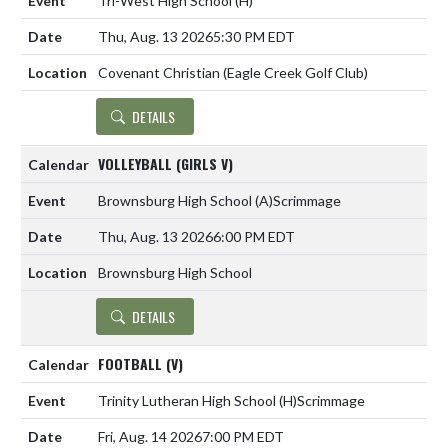
Tri-West High School
(H)
Thu, Aug. 13 2026
5:30 PM EDT
Covenant Christian (Eagle Creek Golf Club)
DETAILS
VOLLEYBALL (GIRLS V)
Brownsburg High School
(A)
Scrimmage
Thu, Aug. 13 2026
6:00 PM EDT
Brownsburg High School
DETAILS
FOOTBALL (V)
Trinity Lutheran High School
(H)
Scrimmage
Fri, Aug. 14 2026
7:00 PM EDT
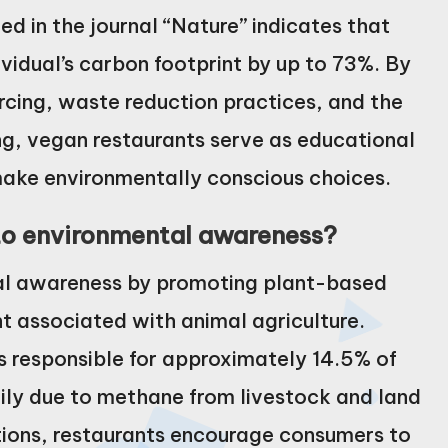
hed in the journal “Nature” indicates that
vidual’s carbon footprint by up to 73%. By
rcing, waste reduction practices, and the
ng, vegan restaurants serve as educational
ake environmentally conscious choices.
to environmental awareness?
al awareness by promoting plant-based
nt associated with animal agriculture.
s responsible for approximately 14.5% of
ily due to methane from livestock and land
ptions, restaurants encourage consumers to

:: Problem ::
Wherever "High" occurs in the entries above, copy the line it sits on.

:: Answer to this problem ::
Tri-West High School
Brownsburg High School
Brownsburg High School
Trinity Lutheran High School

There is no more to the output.